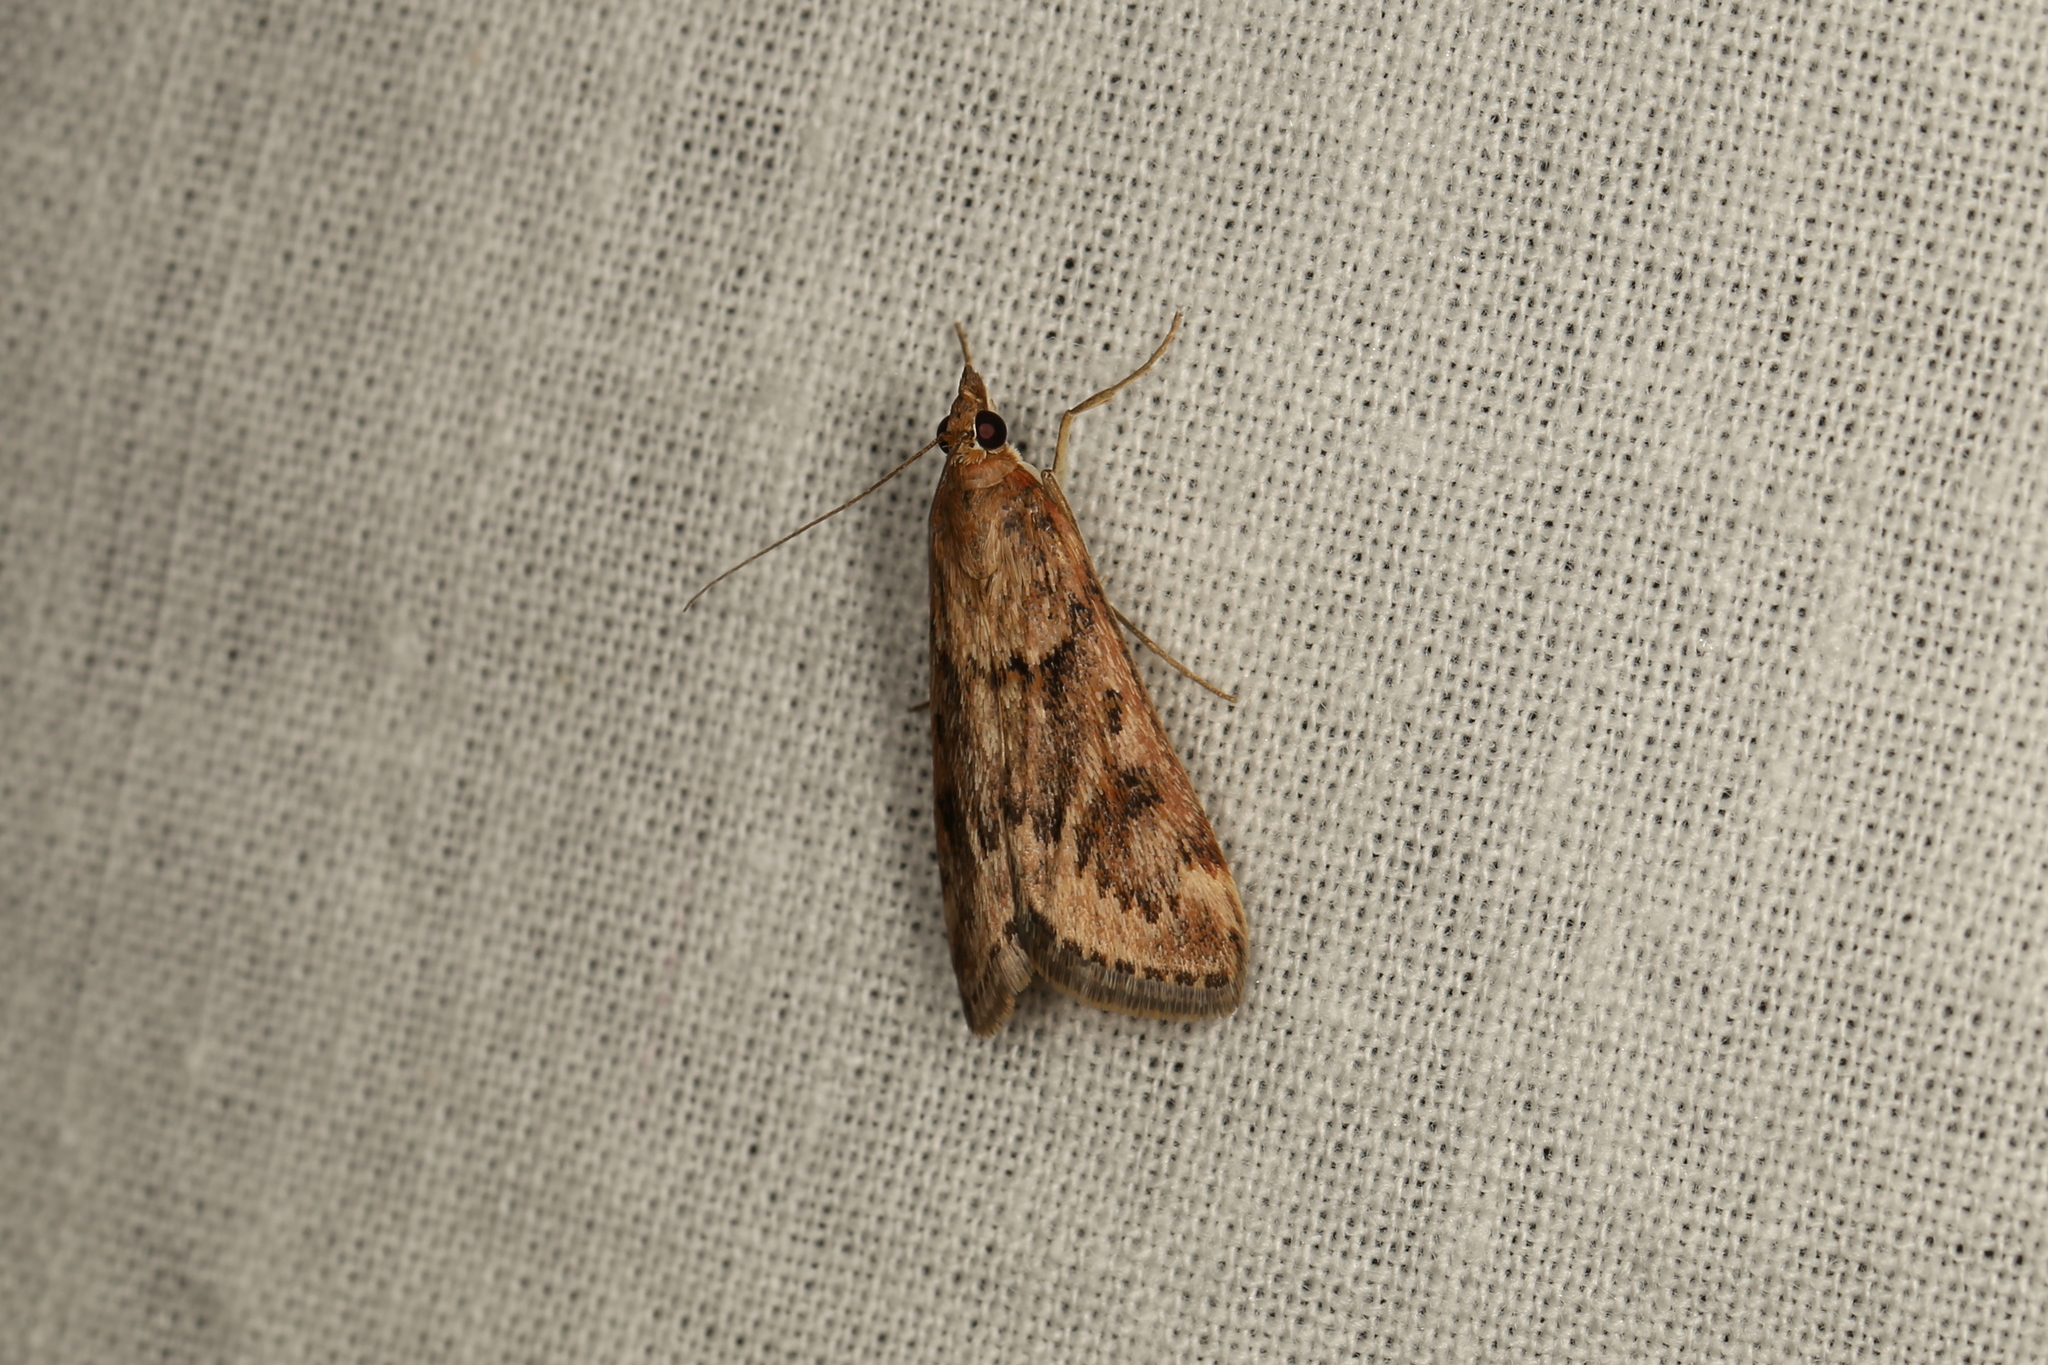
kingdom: Animalia
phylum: Arthropoda
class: Insecta
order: Lepidoptera
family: Crambidae
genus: Achyra
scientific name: Achyra affinitalis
——————————
**WRITTEN PROBLEM**
Write out the lines above word for word, from the line containing "phylum: Arthropoda" through the final line, including both.

**RESPONSE TO THIS TASK**
phylum: Arthropoda
class: Insecta
order: Lepidoptera
family: Crambidae
genus: Achyra
scientific name: Achyra affinitalis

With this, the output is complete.